# Excerpted data:
********
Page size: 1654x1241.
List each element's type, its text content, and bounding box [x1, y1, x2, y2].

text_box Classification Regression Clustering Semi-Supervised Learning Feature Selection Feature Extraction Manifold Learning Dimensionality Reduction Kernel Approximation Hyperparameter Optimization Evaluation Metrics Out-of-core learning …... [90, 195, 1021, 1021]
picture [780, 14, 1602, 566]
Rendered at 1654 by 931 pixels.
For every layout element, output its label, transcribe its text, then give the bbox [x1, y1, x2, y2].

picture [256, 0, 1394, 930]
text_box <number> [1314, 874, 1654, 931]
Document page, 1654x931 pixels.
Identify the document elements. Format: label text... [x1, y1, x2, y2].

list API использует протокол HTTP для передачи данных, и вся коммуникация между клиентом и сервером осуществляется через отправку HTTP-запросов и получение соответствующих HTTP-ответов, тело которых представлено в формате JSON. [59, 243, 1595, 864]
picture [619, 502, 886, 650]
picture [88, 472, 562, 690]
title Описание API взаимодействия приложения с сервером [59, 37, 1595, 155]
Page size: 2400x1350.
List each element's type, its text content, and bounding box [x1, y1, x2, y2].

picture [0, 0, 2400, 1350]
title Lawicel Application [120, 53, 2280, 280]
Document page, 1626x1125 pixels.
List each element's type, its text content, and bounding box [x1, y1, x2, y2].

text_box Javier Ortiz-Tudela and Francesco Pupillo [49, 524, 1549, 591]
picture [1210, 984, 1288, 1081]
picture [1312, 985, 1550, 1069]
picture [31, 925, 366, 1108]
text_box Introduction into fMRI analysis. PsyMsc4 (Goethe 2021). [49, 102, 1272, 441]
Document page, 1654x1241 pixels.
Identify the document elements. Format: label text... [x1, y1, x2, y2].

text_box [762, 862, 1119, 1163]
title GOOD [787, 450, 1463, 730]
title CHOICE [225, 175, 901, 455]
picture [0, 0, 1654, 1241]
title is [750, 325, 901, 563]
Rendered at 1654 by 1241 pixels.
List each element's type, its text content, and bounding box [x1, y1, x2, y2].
********
# Your objective:
Please rewrite everything from the start of the records down to the line containing "text_box <number> [1314, 874, 1654, 931]", changing "bounding box" to "enclosing box" and leaving the rest untouched.

# Full answer:
Page size: 1654x1241.
List each element's type, its text content, and enclosing box [x1, y1, x2, y2].

text_box Classification Regression Clustering Semi-Supervised Learning Feature Selection Feature Extraction Manifold Learning Dimensionality Reduction Kernel Approximation Hyperparameter Optimization Evaluation Metrics Out-of-core learning …... [90, 195, 1021, 1021]
picture [780, 14, 1602, 566]
Rendered at 1654 by 931 pixels.
For every layout element, output its label, transcribe its text, then give the bbox [x1, y1, x2, y2].

picture [256, 0, 1394, 930]
text_box <number> [1314, 874, 1654, 931]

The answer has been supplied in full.